A computed tomography (CT) scan, also called a CAT scan, is an imaging test used to detect cancer and find out where it is located, if or where it has spread, and whether it is affecting other parts of the body. Doctors may also recommend having CT scans during and after cancer treatment to find out if the treatment is working or to look for signs that cancer has come back.
Many people with cancer and cancer survivors are worried about the safety of repeated CT scanning because it uses a form of radiation. Like anything in life, or cancer treatment, there are risks and there are benefits.

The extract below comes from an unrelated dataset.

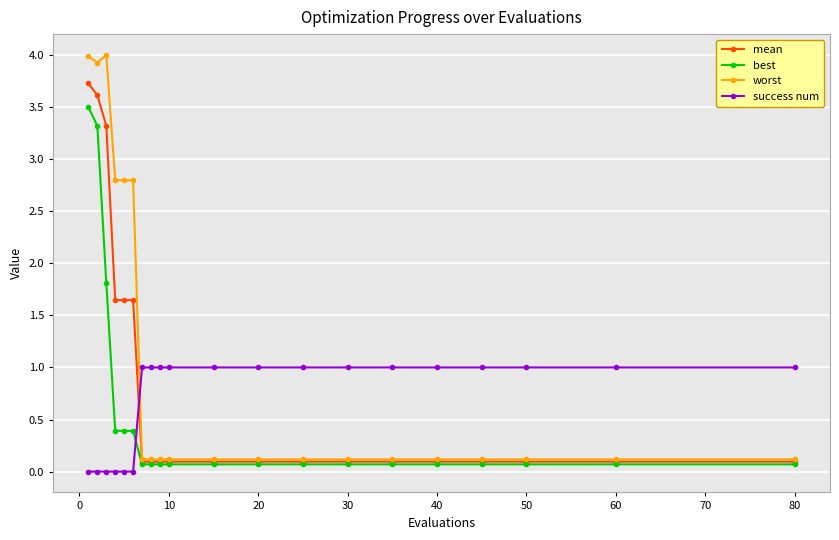

What are all the series names shown in the legend?

mean, best, worst, success num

In my experience, it was a CT scan that helped me get the treatment I needed. My diagnosis wasn’t cancer, but a CT scan helped doctors find an abnormality that needed immediate surgery. I’m grateful I didn’t hesitate to get the test because it helped the doctors know what was wrong.
In this podcast, Rebecca Smith-Bindman, MD, discusses the link between radiation exposure during CT scanning and the development of cancer. Dr. Smith-Bindman is a Professor of Radiology, Epidemiology and Biostatistics, and Health Policy at the University of California San Francisco. Her job as a radiologist focuses on “how to maximize the benefits of imaging while minimizing the harm.”
This is a prerecorded audio podcast, and it can be listened to online or downloaded to your computer. A transcript of this podcast is also available. For more information, visit the Cancer.Net podcast page.
Although the amount of radiation used in this test is minimal, it’s always important to be informed because the benefits don’t always outweigh the risks. If you have concerns, ask your health care team if having a CT scan is the best way to get the information they need or if there’s another test that could be used.